Why I’m Joining the Fight for Marriage Equality

If you are uncomfortable with gay marriage, I encourage you to pay attention to the landmark civil rights trial which began this week in California.

This week a landmark civil rights court case began in California. The federal trial Perry v. Schwarzenegger challenges the constitutionality of California’s Proposition 8 ban on gay marriage. Two couples argue that they have a constitutional right to marry, and that California’s law denies them due process and equal protection under the 14th Amendment, relegating them second-class citizens.

You may think, “San Francisco liberals at it again! Hijacking the courts, inventing new constitutional rights!” Stop there. The lead counsel in the case is George W. Bush’s Solicitor General, who successfully argued Bush v. Gore before the Supreme Court in one of his fifty-five performances before the nation’s highest judicial body. He is Theodore “Ted” Olsen, a founder of the Federalist Society, constitutional law expert, and one of the most respected conservatives in America.

Mr. Olsen thinks constitutionally guaranteed rights ought to transcend left vs. right, Democrat vs. Republican divides (he even recruited legal opponent David Boies as co-counsel). I agree with him. And as a proud Republican representing a younger generation of conservatives that cherish individual freedom, I am honored to join the American Equal Right’s Foundation’s Advisory Board.

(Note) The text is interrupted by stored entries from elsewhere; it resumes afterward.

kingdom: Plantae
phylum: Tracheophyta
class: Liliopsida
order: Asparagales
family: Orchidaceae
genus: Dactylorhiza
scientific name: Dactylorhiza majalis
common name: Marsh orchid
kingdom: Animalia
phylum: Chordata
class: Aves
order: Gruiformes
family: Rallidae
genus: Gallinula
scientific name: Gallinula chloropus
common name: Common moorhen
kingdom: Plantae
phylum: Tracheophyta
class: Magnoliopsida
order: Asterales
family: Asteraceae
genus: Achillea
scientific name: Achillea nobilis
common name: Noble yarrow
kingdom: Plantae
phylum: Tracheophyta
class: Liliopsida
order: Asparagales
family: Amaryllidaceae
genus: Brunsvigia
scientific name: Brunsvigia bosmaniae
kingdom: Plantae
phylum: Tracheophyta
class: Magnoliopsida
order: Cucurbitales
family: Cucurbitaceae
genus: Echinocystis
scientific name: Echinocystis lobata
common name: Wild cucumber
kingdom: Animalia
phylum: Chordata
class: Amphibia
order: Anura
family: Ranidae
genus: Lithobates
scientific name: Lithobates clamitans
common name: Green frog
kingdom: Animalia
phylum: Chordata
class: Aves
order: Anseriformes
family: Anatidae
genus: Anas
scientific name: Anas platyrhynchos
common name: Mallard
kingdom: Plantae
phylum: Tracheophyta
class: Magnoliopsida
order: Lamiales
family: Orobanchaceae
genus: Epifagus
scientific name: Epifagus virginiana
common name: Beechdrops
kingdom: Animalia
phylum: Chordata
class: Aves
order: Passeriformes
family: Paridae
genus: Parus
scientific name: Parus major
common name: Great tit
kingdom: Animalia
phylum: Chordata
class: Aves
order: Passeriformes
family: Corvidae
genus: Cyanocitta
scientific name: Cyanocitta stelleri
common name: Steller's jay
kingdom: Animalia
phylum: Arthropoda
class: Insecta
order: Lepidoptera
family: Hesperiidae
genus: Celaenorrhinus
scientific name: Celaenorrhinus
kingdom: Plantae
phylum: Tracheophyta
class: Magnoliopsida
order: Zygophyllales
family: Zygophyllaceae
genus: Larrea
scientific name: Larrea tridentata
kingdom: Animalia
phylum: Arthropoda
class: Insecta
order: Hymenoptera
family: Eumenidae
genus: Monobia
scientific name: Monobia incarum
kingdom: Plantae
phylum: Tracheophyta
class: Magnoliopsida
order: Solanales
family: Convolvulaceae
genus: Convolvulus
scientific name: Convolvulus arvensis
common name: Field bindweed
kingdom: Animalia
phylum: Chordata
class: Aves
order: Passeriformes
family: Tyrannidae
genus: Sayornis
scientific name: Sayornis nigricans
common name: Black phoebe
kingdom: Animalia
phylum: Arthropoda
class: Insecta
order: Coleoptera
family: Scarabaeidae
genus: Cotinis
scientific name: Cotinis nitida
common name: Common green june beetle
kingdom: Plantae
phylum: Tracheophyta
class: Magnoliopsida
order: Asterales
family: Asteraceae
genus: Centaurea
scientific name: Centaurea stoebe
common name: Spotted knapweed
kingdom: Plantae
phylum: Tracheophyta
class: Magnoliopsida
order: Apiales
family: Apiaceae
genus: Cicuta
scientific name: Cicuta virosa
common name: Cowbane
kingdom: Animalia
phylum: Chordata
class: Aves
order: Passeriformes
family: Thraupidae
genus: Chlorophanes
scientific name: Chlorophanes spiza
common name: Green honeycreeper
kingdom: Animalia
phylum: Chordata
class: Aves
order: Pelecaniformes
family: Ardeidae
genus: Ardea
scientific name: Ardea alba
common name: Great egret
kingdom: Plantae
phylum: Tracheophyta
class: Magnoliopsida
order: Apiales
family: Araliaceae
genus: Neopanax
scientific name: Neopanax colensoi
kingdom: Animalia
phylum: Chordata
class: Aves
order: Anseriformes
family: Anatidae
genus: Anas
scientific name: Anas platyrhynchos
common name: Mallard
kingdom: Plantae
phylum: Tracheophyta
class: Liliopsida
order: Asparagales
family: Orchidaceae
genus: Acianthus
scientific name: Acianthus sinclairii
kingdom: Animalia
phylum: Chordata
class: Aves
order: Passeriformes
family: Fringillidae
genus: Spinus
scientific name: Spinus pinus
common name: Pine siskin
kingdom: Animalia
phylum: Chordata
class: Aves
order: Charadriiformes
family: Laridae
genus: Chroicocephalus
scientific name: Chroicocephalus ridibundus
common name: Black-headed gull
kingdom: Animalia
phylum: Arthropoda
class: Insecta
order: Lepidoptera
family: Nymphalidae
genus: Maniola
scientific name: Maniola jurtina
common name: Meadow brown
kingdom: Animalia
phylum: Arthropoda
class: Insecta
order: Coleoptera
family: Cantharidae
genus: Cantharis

I encourage everyone, but especially Republicans, to consider Mr. Olsen’s arguments on the merits, both in his opening statement and throughout the trial’s ensuing three weeks. The plaintiff’s counsel seeks to convince Judge Vaughn R. Walker that the Supreme Court has already decided in Loving v. Virginia, Turner v. Safely, and in Lawrence v. Texas among others, that the right to marry is a fundamental right currently denied to an entire class of American citizens. This is unconstitutional.

We Republicans have often found ourselves on the wrong side of civil rights struggles since the 1960s, but there was a reason that Martin Luther King, Jr.’s father is said to have supported Republicans.